* **EXERCISE OBJECTIVE**: Every line in the data below from the one containing "immunohistochemical staining in" down to the one containing "cytoplasmic/membranous positivity for", both included, must be retyped exactly; no other line is to appear.

* **RECORD EXCERPTS**:
──────────────────────────────
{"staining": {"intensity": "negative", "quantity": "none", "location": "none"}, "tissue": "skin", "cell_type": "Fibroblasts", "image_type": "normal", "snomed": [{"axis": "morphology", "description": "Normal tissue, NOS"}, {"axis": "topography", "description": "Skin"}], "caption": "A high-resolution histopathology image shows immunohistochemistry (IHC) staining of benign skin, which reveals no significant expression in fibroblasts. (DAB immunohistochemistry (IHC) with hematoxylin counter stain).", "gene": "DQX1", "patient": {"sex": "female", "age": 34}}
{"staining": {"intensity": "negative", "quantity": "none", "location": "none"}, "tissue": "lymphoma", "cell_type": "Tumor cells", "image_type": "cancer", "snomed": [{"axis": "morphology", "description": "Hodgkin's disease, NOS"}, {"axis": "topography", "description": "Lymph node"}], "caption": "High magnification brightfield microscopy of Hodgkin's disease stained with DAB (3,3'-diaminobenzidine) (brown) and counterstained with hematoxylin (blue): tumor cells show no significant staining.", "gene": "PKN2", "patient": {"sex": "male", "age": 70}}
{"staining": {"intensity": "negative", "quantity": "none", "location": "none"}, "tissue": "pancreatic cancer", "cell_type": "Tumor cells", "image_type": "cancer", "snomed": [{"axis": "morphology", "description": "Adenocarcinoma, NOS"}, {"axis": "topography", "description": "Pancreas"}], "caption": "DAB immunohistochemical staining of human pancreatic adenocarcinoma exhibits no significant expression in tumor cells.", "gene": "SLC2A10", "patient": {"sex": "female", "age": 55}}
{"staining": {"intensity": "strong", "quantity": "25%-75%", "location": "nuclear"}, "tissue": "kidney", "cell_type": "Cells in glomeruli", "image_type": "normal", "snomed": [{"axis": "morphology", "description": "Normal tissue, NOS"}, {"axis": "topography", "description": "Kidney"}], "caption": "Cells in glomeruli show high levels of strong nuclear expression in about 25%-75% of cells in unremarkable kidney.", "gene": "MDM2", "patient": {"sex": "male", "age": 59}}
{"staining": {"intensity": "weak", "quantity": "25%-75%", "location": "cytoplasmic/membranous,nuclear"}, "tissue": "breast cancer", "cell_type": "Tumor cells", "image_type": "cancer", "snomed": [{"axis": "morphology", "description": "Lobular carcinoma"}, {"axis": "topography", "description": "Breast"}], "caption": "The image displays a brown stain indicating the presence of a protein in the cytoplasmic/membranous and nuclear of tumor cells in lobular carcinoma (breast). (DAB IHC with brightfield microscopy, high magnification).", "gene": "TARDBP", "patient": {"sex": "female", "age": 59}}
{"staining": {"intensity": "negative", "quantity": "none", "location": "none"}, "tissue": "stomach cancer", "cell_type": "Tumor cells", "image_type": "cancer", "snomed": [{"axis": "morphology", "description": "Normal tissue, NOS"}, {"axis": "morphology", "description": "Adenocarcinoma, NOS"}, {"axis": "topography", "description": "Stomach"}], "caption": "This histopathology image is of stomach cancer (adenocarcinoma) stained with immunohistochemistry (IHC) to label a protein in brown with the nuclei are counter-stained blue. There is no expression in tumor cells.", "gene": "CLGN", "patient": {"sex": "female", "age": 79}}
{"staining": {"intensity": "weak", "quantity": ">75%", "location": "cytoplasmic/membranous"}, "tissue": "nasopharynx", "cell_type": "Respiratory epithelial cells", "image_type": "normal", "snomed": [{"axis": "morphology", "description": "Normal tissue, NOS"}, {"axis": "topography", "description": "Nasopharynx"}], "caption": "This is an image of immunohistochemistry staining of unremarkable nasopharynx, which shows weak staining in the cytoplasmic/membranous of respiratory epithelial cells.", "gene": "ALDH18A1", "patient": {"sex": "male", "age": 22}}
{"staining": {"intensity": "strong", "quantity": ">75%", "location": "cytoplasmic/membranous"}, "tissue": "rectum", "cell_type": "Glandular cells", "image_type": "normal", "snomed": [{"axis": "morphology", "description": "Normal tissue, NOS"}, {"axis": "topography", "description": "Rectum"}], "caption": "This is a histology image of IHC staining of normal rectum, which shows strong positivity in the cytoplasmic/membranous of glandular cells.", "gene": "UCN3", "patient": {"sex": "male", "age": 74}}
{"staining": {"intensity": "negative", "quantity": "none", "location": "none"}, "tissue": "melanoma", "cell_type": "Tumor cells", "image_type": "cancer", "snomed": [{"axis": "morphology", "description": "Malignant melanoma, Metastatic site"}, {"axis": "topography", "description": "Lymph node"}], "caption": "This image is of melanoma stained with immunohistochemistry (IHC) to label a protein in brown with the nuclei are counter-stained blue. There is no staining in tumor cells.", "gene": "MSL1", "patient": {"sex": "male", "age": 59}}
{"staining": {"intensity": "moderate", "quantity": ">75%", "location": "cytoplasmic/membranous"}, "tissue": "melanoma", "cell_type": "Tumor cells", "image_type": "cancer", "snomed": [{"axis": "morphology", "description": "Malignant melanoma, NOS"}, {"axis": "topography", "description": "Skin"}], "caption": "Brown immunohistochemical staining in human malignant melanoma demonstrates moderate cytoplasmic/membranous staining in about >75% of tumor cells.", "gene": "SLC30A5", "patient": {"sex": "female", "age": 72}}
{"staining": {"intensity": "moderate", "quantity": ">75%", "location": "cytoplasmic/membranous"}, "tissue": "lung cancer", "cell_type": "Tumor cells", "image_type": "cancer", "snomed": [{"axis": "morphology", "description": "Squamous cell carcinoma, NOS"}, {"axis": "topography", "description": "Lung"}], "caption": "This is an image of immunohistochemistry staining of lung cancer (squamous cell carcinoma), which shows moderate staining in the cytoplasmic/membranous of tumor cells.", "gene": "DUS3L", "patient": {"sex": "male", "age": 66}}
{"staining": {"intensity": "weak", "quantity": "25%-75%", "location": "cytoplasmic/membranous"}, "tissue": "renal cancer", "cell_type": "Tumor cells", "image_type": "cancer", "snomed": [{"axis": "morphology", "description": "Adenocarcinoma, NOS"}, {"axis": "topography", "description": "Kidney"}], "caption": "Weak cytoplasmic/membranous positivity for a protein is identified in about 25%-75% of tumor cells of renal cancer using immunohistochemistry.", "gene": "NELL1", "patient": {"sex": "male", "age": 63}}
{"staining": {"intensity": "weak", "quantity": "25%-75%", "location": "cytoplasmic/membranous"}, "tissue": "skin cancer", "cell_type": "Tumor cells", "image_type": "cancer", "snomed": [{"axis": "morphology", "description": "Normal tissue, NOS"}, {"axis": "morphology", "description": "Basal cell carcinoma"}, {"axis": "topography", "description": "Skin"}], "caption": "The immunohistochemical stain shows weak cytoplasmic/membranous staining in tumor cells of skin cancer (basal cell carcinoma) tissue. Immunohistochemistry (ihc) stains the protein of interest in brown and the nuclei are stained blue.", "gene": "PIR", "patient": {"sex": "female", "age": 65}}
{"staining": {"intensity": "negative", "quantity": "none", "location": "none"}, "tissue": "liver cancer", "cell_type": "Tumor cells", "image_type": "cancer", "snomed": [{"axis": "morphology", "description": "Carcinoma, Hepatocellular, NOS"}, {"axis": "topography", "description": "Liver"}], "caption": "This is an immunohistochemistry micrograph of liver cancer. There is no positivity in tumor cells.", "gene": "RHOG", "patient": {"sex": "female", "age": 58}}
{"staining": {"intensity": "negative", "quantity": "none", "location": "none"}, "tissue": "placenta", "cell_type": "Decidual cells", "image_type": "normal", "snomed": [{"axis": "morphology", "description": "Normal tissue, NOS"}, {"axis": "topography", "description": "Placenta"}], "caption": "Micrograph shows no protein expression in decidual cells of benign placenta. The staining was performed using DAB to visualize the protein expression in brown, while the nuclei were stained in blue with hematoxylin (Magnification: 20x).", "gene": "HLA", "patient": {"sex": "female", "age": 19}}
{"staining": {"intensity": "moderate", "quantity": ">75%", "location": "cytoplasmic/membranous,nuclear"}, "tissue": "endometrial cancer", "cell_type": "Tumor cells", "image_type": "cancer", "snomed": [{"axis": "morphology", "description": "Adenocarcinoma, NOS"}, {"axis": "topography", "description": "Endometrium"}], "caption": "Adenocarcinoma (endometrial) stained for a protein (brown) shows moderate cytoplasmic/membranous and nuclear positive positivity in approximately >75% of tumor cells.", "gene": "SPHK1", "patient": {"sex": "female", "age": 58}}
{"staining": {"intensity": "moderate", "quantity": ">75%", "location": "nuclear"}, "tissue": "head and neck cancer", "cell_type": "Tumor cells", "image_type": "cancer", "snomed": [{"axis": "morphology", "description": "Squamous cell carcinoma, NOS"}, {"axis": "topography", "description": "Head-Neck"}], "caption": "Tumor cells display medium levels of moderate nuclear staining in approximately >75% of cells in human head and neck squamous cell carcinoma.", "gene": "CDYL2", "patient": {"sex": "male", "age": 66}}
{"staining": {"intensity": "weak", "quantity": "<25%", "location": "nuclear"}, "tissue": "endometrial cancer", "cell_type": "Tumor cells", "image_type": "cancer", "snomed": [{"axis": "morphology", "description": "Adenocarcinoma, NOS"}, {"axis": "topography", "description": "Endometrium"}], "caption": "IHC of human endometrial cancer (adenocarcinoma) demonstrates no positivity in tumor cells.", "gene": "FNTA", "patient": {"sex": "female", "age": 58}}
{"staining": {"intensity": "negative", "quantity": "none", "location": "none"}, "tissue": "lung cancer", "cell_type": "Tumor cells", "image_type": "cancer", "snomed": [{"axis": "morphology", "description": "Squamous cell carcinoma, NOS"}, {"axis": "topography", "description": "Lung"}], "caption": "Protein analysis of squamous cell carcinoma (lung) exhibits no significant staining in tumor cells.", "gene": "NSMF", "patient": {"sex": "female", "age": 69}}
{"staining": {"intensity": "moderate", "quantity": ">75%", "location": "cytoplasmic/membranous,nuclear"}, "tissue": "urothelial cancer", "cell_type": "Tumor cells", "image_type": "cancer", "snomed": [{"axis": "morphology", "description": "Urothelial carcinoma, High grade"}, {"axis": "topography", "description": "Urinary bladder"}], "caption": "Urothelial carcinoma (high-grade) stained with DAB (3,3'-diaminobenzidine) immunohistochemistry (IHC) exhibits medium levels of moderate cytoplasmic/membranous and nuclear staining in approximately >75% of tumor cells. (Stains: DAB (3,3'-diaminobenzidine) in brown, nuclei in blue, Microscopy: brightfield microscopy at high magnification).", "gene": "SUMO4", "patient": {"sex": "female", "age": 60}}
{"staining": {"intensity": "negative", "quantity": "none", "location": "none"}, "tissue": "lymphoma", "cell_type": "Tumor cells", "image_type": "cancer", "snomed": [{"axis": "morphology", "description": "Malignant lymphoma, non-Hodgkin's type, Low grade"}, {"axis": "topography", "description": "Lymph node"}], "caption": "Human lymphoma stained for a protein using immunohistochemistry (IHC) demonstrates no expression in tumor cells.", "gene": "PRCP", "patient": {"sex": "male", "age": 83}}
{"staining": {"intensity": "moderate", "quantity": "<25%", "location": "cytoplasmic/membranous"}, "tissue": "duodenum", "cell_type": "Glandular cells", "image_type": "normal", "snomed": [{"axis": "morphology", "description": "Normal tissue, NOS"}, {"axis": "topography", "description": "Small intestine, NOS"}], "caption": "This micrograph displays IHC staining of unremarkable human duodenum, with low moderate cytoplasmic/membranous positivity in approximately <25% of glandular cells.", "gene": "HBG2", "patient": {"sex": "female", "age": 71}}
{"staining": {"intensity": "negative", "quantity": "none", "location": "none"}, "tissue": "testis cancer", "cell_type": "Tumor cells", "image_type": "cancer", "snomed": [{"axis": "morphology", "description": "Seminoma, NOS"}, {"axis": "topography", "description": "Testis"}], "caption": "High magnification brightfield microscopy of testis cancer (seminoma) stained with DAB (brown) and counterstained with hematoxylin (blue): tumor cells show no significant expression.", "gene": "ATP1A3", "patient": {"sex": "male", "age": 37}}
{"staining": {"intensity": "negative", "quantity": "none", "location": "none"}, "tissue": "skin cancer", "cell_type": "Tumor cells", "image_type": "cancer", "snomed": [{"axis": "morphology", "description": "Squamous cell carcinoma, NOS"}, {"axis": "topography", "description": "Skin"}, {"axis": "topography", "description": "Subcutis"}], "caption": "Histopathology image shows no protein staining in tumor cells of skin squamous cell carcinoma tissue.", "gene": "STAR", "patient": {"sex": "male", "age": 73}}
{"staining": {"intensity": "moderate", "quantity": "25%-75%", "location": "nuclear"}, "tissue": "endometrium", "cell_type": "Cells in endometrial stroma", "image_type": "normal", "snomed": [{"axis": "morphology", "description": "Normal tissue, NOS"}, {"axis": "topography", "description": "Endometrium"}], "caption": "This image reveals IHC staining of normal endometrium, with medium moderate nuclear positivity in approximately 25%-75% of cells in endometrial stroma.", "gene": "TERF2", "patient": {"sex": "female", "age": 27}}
──────────────────────────────
* **ANSWER FOR THIS EXERCISE**:
{"staining": {"intensity": "moderate", "quantity": ">75%", "location": "cytoplasmic/membranous"}, "tissue": "melanoma", "cell_type": "Tumor cells", "image_type": "cancer", "snomed": [{"axis": "morphology", "description": "Malignant melanoma, NOS"}, {"axis": "topography", "description": "Skin"}], "caption": "Brown immunohistochemical staining in human malignant melanoma demonstrates moderate cytoplasmic/membranous staining in about >75% of tumor cells.", "gene": "SLC30A5", "patient": {"sex": "female", "age": 72}}
{"staining": {"intensity": "moderate", "quantity": ">75%", "location": "cytoplasmic/membranous"}, "tissue": "lung cancer", "cell_type": "Tumor cells", "image_type": "cancer", "snomed": [{"axis": "morphology", "description": "Squamous cell carcinoma, NOS"}, {"axis": "topography", "description": "Lung"}], "caption": "This is an image of immunohistochemistry staining of lung cancer (squamous cell carcinoma), which shows moderate staining in the cytoplasmic/membranous of tumor cells.", "gene": "DUS3L", "patient": {"sex": "male", "age": 66}}
{"staining": {"intensity": "weak", "quantity": "25%-75%", "location": "cytoplasmic/membranous"}, "tissue": "renal cancer", "cell_type": "Tumor cells", "image_type": "cancer", "snomed": [{"axis": "morphology", "description": "Adenocarcinoma, NOS"}, {"axis": "topography", "description": "Kidney"}], "caption": "Weak cytoplasmic/membranous positivity for a protein is identified in about 25%-75% of tumor cells of renal cancer using immunohistochemistry.", "gene": "NELL1", "patient": {"sex": "male", "age": 63}}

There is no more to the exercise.